Centers and Laboratories

The Ocean Engineering Program participates in several research centers and laboratories associated with Texas A&M University

We are also the home to several other significant research facilities

High-Powered Computer Resources

Researchers in the Ocean Engineering Program maintain a large computational cluster of about 150 processors. These resources are dedicated; only faculty and students in the Program have access to these computers. The cluster is used primarily for the development of parallel simulation tools, with a heavy focus on computational fluid dynamics. Example applications include hurricane surge inundation, estimation of nearshore wave and currents, wave impact on structures such as breakwaters, wave-ship interaction, and tsunami flooding predictions.

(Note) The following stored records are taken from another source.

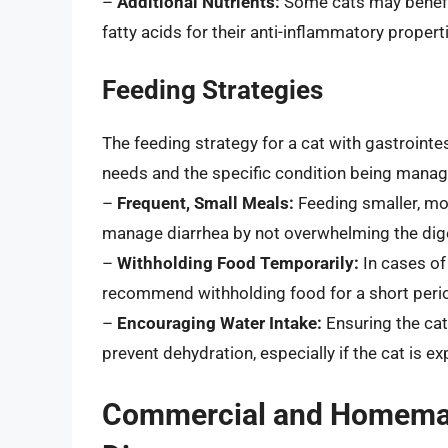
–
Additional Nutrients:
Some cats may benefit
fatty acids for their anti-inflammatory propert
Feeding Strategies
The feeding strategy for a cat with gastrointes
needs and the specific condition being manag
–
Frequent, Small Meals:
Feeding smaller, mo
manage diarrhea by not overwhelming the dige
–
Withholding Food Temporarily:
In cases of
recommend withholding food for a short period 
–
Encouraging Water Intake:
Ensuring the cat 
prevent dehydration, especially if the cat is e
Commercial and Homemade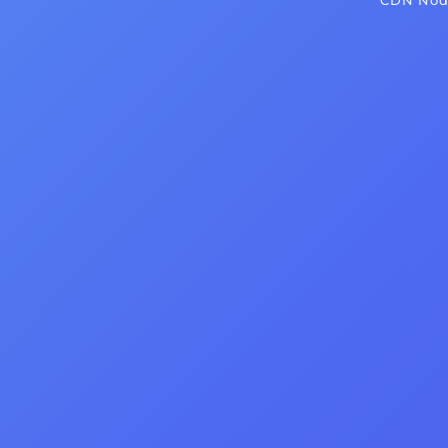
CDN Node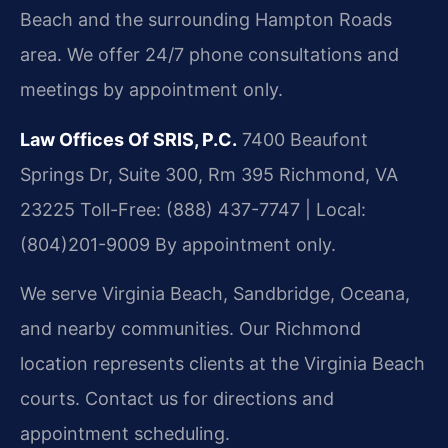
Beach and the surrounding Hampton Roads
area. We offer 24/7 phone consultations and
meetings by appointment only.
Law Offices Of SRIS, P.C.
7400 Beaufont
Springs Dr, Suite 300, Rm 395
Richmond, VA
23225
Toll-Free: (888) 437-7747 | Local:
(804)201-9009
By appointment only.
We serve Virginia Beach, Sandbridge, Oceana,
and nearby communities. Our Richmond
location represents clients at the Virginia Beach
courts. Contact us for directions and
appointment scheduling.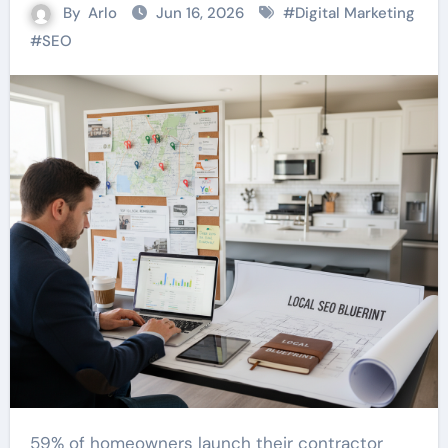
By
Arlo
Jun 16, 2026
#
Digital Marketing
#
SEO
59% of homeowners launch their contractor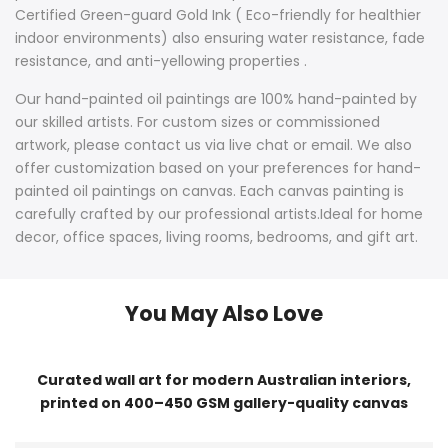
Certified Green-guard Gold Ink ( Eco-friendly for healthier
indoor environments) also ensuring water resistance, fade
resistance, and anti-yellowing properties .
Our hand-painted oil paintings are 100% hand-painted by
our skilled artists. For custom sizes or commissioned
artwork, please contact us via live chat or email. We also
offer customization based on your preferences for hand-
painted oil paintings on canvas. Each canvas painting is
carefully crafted by our professional artists.Ideal for home
decor, office spaces, living rooms, bedrooms, and gift art.
You May Also Love
Curated wall art for modern Australian interiors,
printed on 400–450 GSM gallery-quality canvas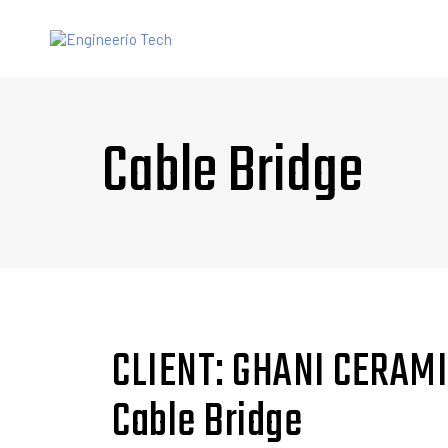
Cable Bridge
CLIENT: GHANI CERAM
Cable Bridge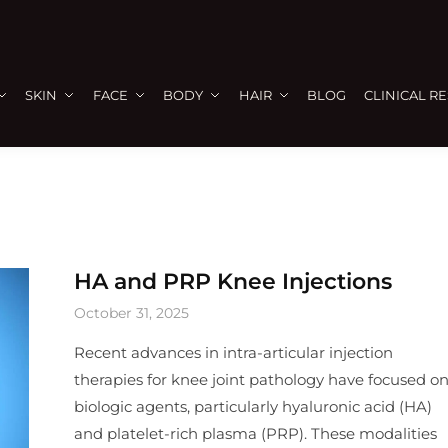
SKIN
FACE
BODY
HAIR
BLOG
CLINICAL R
HA and PRP Knee Injections
October 31, 2025
Recent advances in intra-articular injection
therapies for knee joint pathology have focused o
biologic agents, particularly hyaluronic acid (HA)
and platelet-rich plasma (PRP). These modalities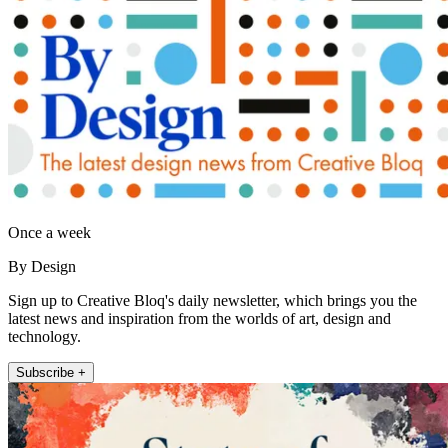
Once a week
By Design
Sign up to Creative Bloq's daily newsletter, which brings you the
latest news and inspiration from the worlds of art, design and
technology.
Subscribe +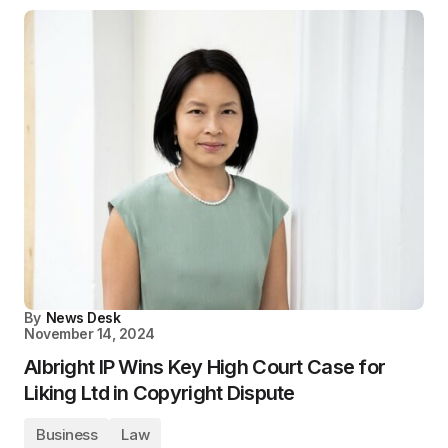
By
News Desk
November 14, 2024
Albright IP Wins Key High Court Case for
Liking Ltd in Copyright Dispute
Business
Law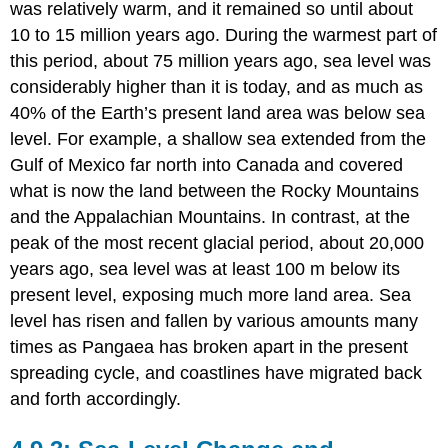
was relatively warm, and it remained so until about
10 to 15 million years ago. During the warmest part of
this period, about 75 million years ago, sea level was
considerably higher than it is today, and as much as
40% of the Earth’s present land area was below sea
level. For example, a shallow sea extended from the
Gulf of Mexico far north into Canada and covered
what is now the land between the Rocky Mountains
and the Appalachian Mountains. In contrast, at the
peak of the most recent glacial period, about 20,000
years ago, sea level was at least 100 m below its
present level, exposing much more land area. Sea
level has risen and fallen by various amounts many
times as Pangaea has broken apart in the present
spreading cycle, and coastlines have migrated back
and forth accordingly.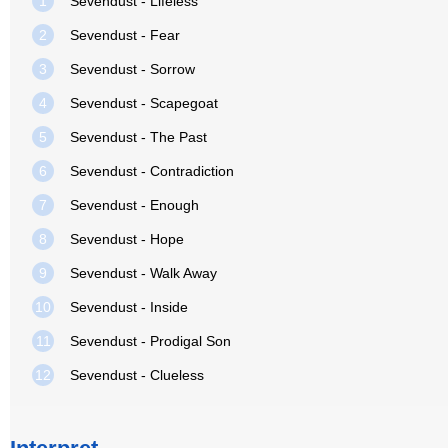
1
Sevendust - Lifeless
2
Sevendust - Fear
3
Sevendust - Sorrow
4
Sevendust - Scapegoat
5
Sevendust - The Past
6
Sevendust - Contradiction
7
Sevendust - Enough
8
Sevendust - Hope
9
Sevendust - Walk Away
10
Sevendust - Inside
11
Sevendust - Prodigal Son
12
Sevendust - Clueless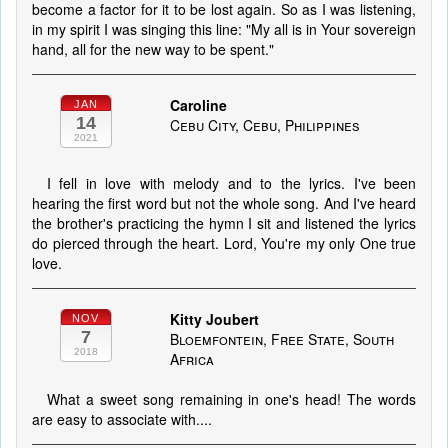
become a factor for it to be lost again. So as I was listening,
in my spirit I was singing this line: "My all is in Your sovereign
hand, all for the new way to be spent."
Caroline
JAN
14
Cebu City, Cebu, Philippines
2021
I fell in love with melody and to the lyrics. I've been
hearing the first word but not the whole song. And I've heard
the brother's practicing the hymn I sit and listened the lyrics
do pierced through the heart. Lord, You're my only One true
love.
Kitty Joubert
NOV
7
Bloemfontein, Free State, South
2018
Africa
What a sweet song remaining in one's head! The words
are easy to associate with....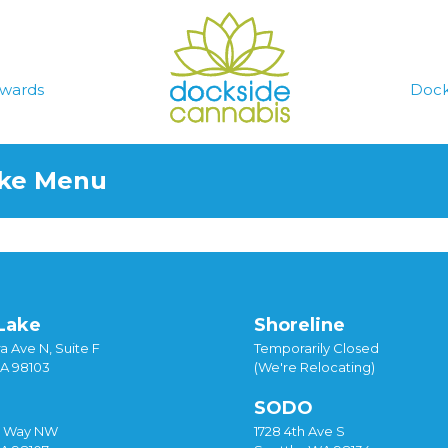
wards
Dock
ake Menu
Lake
Shoreline
a Ave N, Suite F
Temporarily Closed
WA 98103
(We're Relocating)
SODO
y Way NW
1728 4th Ave S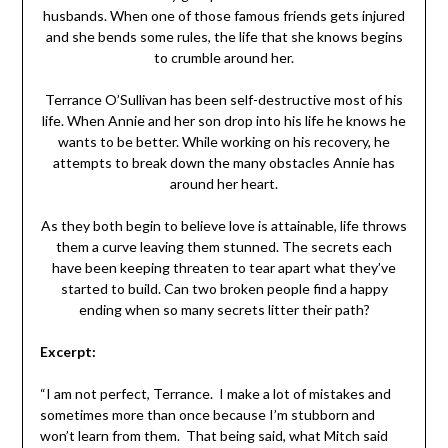
husbands. When one of those famous friends gets injured
and she bends some rules, the life that she knows begins
to crumble around her.
Terrance O’Sullivan has been self-destructive most of his
life. When Annie and her son drop into his life he knows he
wants to be better. While working on his recovery, he
attempts to break down the many obstacles Annie has
around her heart.
As they both begin to believe love is attainable, life throws
them a curve leaving them stunned. The secrets each
have been keeping threaten to tear apart what they’ve
started to build. Can two broken people find a happy
ending when so many secrets litter their path?
Excerpt:
“I am not perfect, Terrance. I make a lot of mistakes and
sometimes more than once because I’m stubborn and
won’t learn from them. That being said, what Mitch said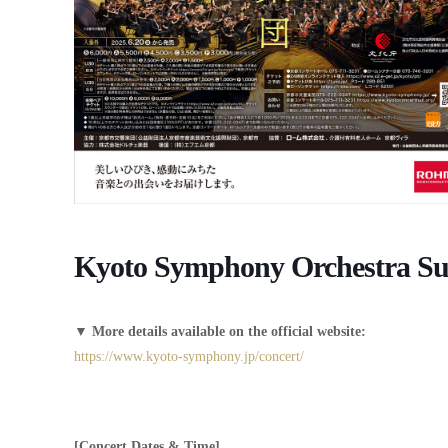
Kyoto Symphony Orchestra Sub
▼
More details available on the official website:
https://www.kyoto-symphony.jp/concert/
[Concert Dates & Time]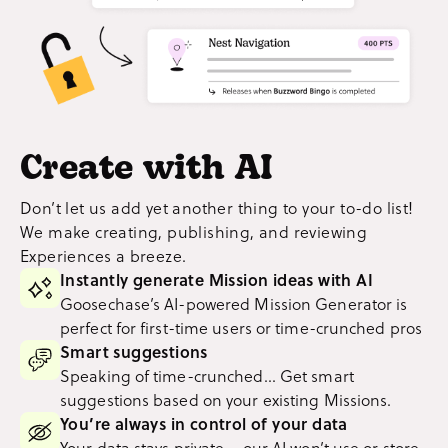
Create with AI
Don’t let us add yet another thing to your to-do list!
We make creating, publishing, and reviewing
Experiences a breeze.
Instantly generate Mission ideas with AI
Goosechase’s AI-powered Mission Generator is
perfect for first-time users or time-crunched pros
Smart suggestions
Speaking of time-crunched... Get smart
suggestions based on your existing Missions.
You’re always in control of your data
Your data stays private – our AI won’t use or store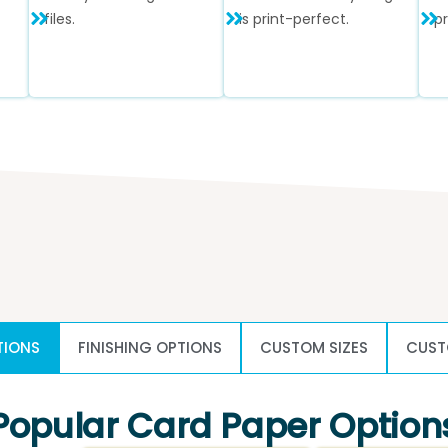
files.
is print-perfect.
p
TIONS
FINISHING OPTIONS
CUSTOM SIZES
CUST
Popular Card Paper Option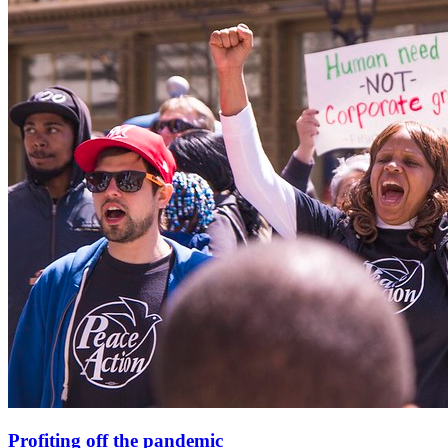
Profiting off the pandemic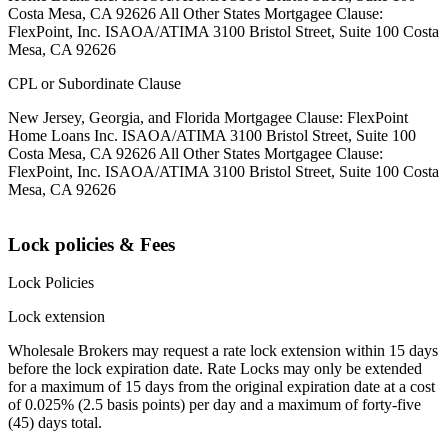
Costa Mesa, CA 92626 All Other States Mortgagee Clause:
FlexPoint, Inc. ISAOA/ATIMA 3100 Bristol Street, Suite 100 Costa
Mesa, CA 92626
CPL or Subordinate Clause
New Jersey, Georgia, and Florida Mortgagee Clause: FlexPoint
Home Loans Inc. ISAOA/ATIMA 3100 Bristol Street, Suite 100
Costa Mesa, CA 92626 All Other States Mortgagee Clause:
FlexPoint, Inc. ISAOA/ATIMA 3100 Bristol Street, Suite 100 Costa
Mesa, CA 92626
Lock policies & Fees
Lock Policies
Lock extension
Wholesale Brokers may request a rate lock extension within 15 days
before the lock expiration date. Rate Locks may only be extended
for a maximum of 15 days from the original expiration date at a cost
of 0.025% (2.5 basis points) per day and a maximum of forty-five
(45) days total.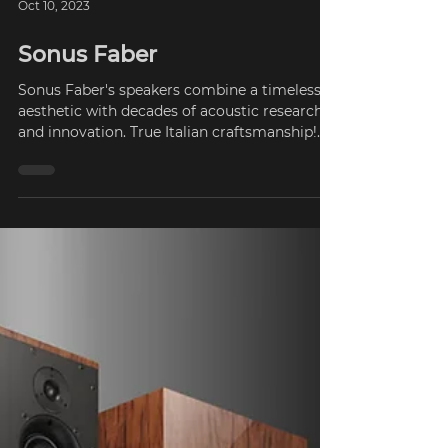
Oct 10, 2023
Sonus Faber
Sonus Faber's speakers combine a timeless
aesthetic with decades of acoustic research
and innovation. True Italian craftsmanship!
The...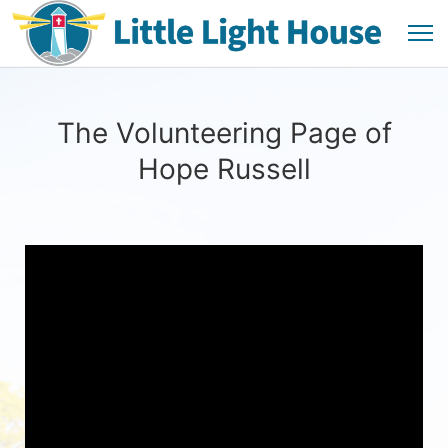
The Volunteering Page of
Hope Russell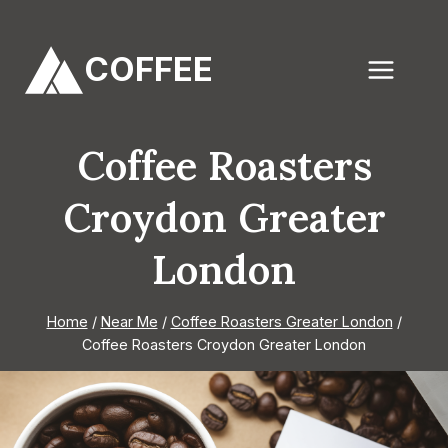
Skip
to
COFFEE
content
Coffee Roasters
Croydon Greater
London
Home
/
Near Me
/
Coffee Roasters Greater London
/
Coffee Roasters Croydon Greater London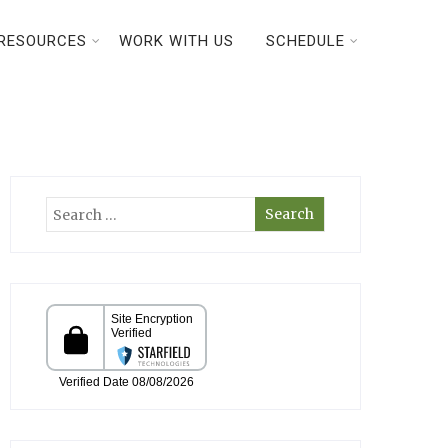
RESOURCES
WORK WITH US
SCHEDULE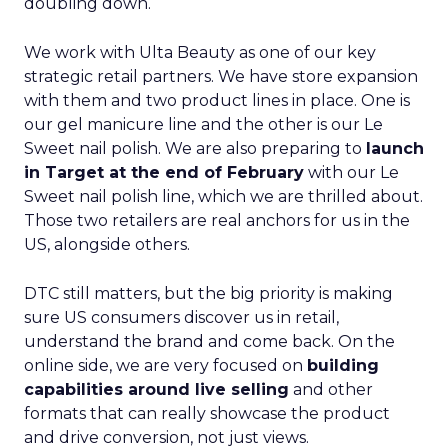
doubling down.
We work with Ulta Beauty as one of our key
strategic retail partners. We have store expansion
with them and two product lines in place. One is
our gel manicure line and the other is our Le
Sweet nail polish. We are also preparing to
launch
in Target at the end of February
with our Le
Sweet nail polish line, which we are thrilled about.
Those two retailers are real anchors for us in the
US, alongside others.
DTC still matters, but the big priority is making
sure US consumers discover us in retail,
understand the brand and come back. On the
online side, we are very focused on
building
capabilities around live selling
and other
formats that can really showcase the product
and drive conversion, not just views.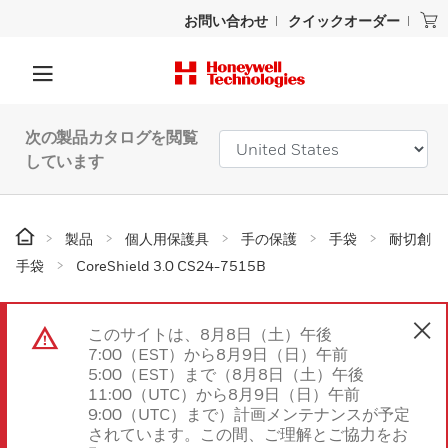
お問い合わせ
クイックオーダー
次の製品カタログを閲覧
しています
製品
個人用保護具
手の保護
手袋
耐切創
手袋
CoreShield 3.0 CS24-7515B
このサイトは、8月8日（土）午後
7:00（EST）から8月9日（日）午前
5:00（EST）まで（8月8日（土）午後
11:00（UTC）から8月9日（日）午前
9:00（UTC）まで）計画メンテナンスが予定
されています。この間、ご理解とご協力をお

The need for such large computational resources arises from the fact that many of the issues facing ocean engineers are inherently "multi-scale." For example, the storm surge created by a hurricane is generated by strong winds blowing over ocean basins that may be 100's of miles wide. Yet, the local surge on a coastline is dependent on features that have scales of a few feet or less; encompassing scales across 5 orders of magnitude. To simulate processes through these scales, sophisticated numerical models run on parallel computer architecture are needed.

The computer cluster is housed in the Civil Engineering Department server room. The processors in the cluster are primarily AMD Opteron's running Linux, connected via gigabit network. The combined storage space of the cluster exceeds 20 Terabytes. Since this cluster was initiated in 2004, over 100 years of computer processor time have been utilized.